▶ Work order: Two lines in the listing below mark the span: one contains "following the form" and one contains "- **Vote Duration: **The". Reproduce both of them and everything between, exactly.

▶ Dataset extract:
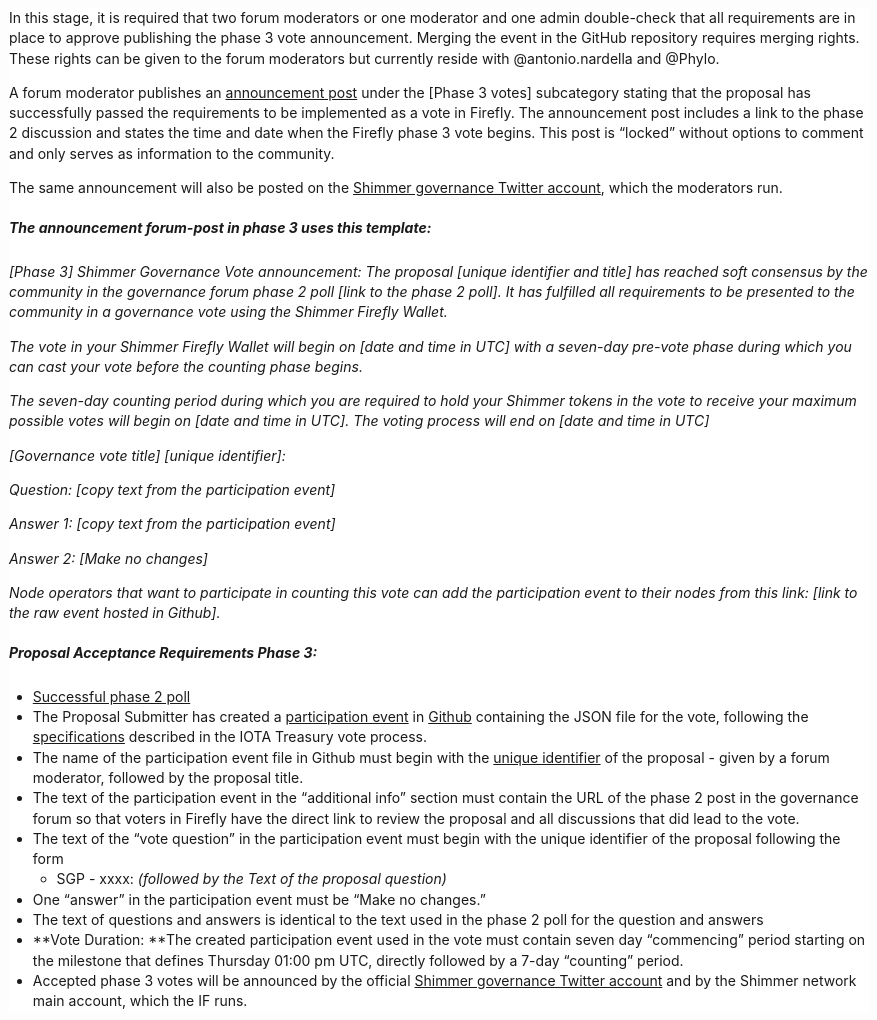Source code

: In this stage, it is required that two forum moderators or one moderator and one admin double-check that all requirements are in place to approve publishing the phase 3 vote announcement. Merging the event in the GitHub repository requires merging rights. These rights can be given to the forum moderators but currently reside with @antonio.nardella and @Phylo.

A forum moderator publishes an [announcement post](#the-announcement-forum-post-in-phase-3-uses-this-template-29) under the [Phase 3 votes] subcategory stating that the proposal has successfully passed the requirements to be implemented as a vote in Firefly. The announcement post includes a link to the phase 2 discussion and states the time and date when the Firefly phase 3 vote begins. This post is “locked” without options to comment and only serves as information to the community.

The same announcement will also be posted on the [Shimmer governance Twitter account](https://twitter.com/ShimmerGov), which the moderators run.

##### **The announcement forum-post in phase 3 uses this template:**

_[Phase 3] Shimmer Governance Vote announcement:
The proposal [unique identifier and title] has reached soft consensus by the community in the governance forum phase 2 poll [link to the phase 2 poll]. It has fulfilled all requirements to be presented to the community in a governance vote using the Shimmer Firefly Wallet._

_The vote in your Shimmer Firefly Wallet will begin on [date and time in UTC] with a seven-day pre-vote phase during which you can cast your vote before the counting phase begins._

_The seven-day counting period during which you are required to hold your Shimmer tokens in the vote to receive your maximum possible votes will begin on [date and time in UTC].
The voting process will end on [date and time in UTC]_

_[Governance vote title] [unique identifier]:_

_Question: [copy text from the participation event]_

_Answer 1: [copy text from the participation event]_

_Answer 2: [Make no changes]_

_Node operators that want to participate in counting this vote can add the participation event to their nodes from this link: [link to the raw event hosted in Github]._

##### **Proposal Acceptance Requirements Phase 3:**

- [Successful phase 2 poll](#requirements-to-win-a-phase-2-poll-in-the-forum-and-qualify-to-process-to-phase-3-26)
- The Proposal Submitter has created a [participation event](#participation-event-62) in [Github](https://github.com/iota-community/Shimmer-governance-participation-events) containing the JSON file for the vote, following the [specifications](https://github.com/iota-community/treasury/blob/main/specifications/hornet-participation-plugin.md) described in the IOTA Treasury vote process.
- The name of the participation event file in Github must begin with the [unique identifier](#h-_unique-identifier_-45) of the proposal - given by a forum moderator, followed by the proposal title.
- The text of the participation event in the “additional info” section must contain the URL of the phase 2 post in the governance forum so that voters in Firefly have the direct link to review the proposal and all discussions that did lead to the vote.
- The text of the “vote question” in the participation event must begin with the unique identifier of the proposal following the form
  - SGP - xxxx: _(followed by the Text of the proposal question)_
- One “answer” in the participation event must be “Make no changes.”
- The text of questions and answers is identical to the text used in the phase 2 poll for the question and answers
- **Vote Duration: **The created participation event used in the vote must contain seven day “commencing” period starting on the milestone that defines Thursday 01:00 pm UTC, directly followed by a 7-day “counting” period.
- Accepted phase 3 votes will be announced by the official [Shimmer governance Twitter account](https://twitter.com/ShimmerGov) and by the Shimmer network main account, which the IF runs.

▶ Response area:
- The text of the “vote question” in the participation event must begin with the unique identifier of the proposal following the form
  - SGP - xxxx: _(followed by the Text of the proposal question)_
- One “answer” in the participation event must be “Make no changes.”
- The text of questions and answers is identical to the text used in the phase 2 poll for the question and answers
- **Vote Duration: **The created participation event used in the vote must contain seven day “commencing” period starting on the milestone that defines Thursday 01:00 pm UTC, directly followed by a 7-day “counting” period.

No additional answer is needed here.